Dr. Dickersin recently told me that she cannot estimate when the Cochrane investigation will be completed. A recent similar investigation took 2 years. The publication arbitrator has resigned, and she has no guarantee of finding a replacement anytime soon.
Medscape General Medicine published my entire review, including the evidence from the 8 lines other than the 3 RCTs included in our Cochrane VTE review.[Cundiff DK. Anticoagulation therapy for venous thromboembolism. MedGenMed. 2004;6(3):5. See link here.] The Medscape VTE review concluded, 'Anticoagulants have not been shown to be efficacious in reducing morbidity or mortality or safe in venous thromboembolism treatment.' Medscape Chief Editor, George Lundberg, MD (former Chief Editor of JAMA), wrote the accompanying editorial, entitled 'Is the Current Standard of Medical Practice for Treating Venous Thromboembolism Simply Wrong?' [MedGenMed.
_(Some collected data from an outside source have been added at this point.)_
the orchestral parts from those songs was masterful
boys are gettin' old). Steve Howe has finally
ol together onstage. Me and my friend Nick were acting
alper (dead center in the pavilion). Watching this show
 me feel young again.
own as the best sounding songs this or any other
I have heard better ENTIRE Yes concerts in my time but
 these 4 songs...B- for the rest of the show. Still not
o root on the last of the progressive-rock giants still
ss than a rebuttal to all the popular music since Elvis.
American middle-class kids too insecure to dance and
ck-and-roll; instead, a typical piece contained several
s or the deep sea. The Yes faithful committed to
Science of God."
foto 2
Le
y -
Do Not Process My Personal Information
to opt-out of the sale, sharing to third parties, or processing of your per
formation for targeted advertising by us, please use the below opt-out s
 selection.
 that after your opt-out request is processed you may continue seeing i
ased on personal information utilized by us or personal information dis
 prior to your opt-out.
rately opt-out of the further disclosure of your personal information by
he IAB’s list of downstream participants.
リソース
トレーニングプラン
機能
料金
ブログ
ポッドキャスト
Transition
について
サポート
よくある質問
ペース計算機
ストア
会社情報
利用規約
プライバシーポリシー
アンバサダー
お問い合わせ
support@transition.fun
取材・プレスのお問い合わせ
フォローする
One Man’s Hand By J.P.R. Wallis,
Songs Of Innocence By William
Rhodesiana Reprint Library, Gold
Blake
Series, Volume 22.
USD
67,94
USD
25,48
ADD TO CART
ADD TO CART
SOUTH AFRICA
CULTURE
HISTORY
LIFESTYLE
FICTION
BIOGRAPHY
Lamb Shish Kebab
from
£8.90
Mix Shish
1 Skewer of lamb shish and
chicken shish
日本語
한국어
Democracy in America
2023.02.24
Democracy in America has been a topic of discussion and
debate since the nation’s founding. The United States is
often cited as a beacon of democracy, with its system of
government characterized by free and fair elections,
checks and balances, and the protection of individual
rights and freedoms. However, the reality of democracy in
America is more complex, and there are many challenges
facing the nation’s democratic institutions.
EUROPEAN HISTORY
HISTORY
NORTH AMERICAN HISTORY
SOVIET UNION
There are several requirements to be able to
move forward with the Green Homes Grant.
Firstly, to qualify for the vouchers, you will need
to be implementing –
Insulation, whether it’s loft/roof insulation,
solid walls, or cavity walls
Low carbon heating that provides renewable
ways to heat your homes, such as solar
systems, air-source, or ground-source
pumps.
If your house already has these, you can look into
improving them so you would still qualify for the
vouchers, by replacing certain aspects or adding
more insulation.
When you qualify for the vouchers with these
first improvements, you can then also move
September 9, 2004;6(3):36. See link here.]
While I concur with Dr. Healy that relying solely on evidence-based medicine to determine medical guidelines better suits the needs of governments and insurance companies for cost control than the needs of patients for optimal medical treatment, I agree for a different reason. While evidence-based medicine is absolutely essential to comprehensive healthcare reform, it has been profoundly corrupted by money.
This article has received no attention in the press, as far as I can tell. Note that the main benefit of warfarin after DVT is supposed to be prevention of extension and new clots, not postponement of death. However, Cundiff is certainly correct that the use of warfarin entails the risk of major, sometimes disabling or fatal bleeding, so that mortality should be assessed in any trials of this drug.
Note further that the article did not disclose the identity of the reviewers with alleged conflicts of interest, nor the nature of their alleged conflicts. Nonetheless, add this to other cautionary tales about how financial entanglements can influence the design, execution, and in this case, dissemination and discussion of clinical research.
ADDENDUM (22 June, 2007) - This post on Notes from Dr RW reminds us that blog first posted about this story in 2005.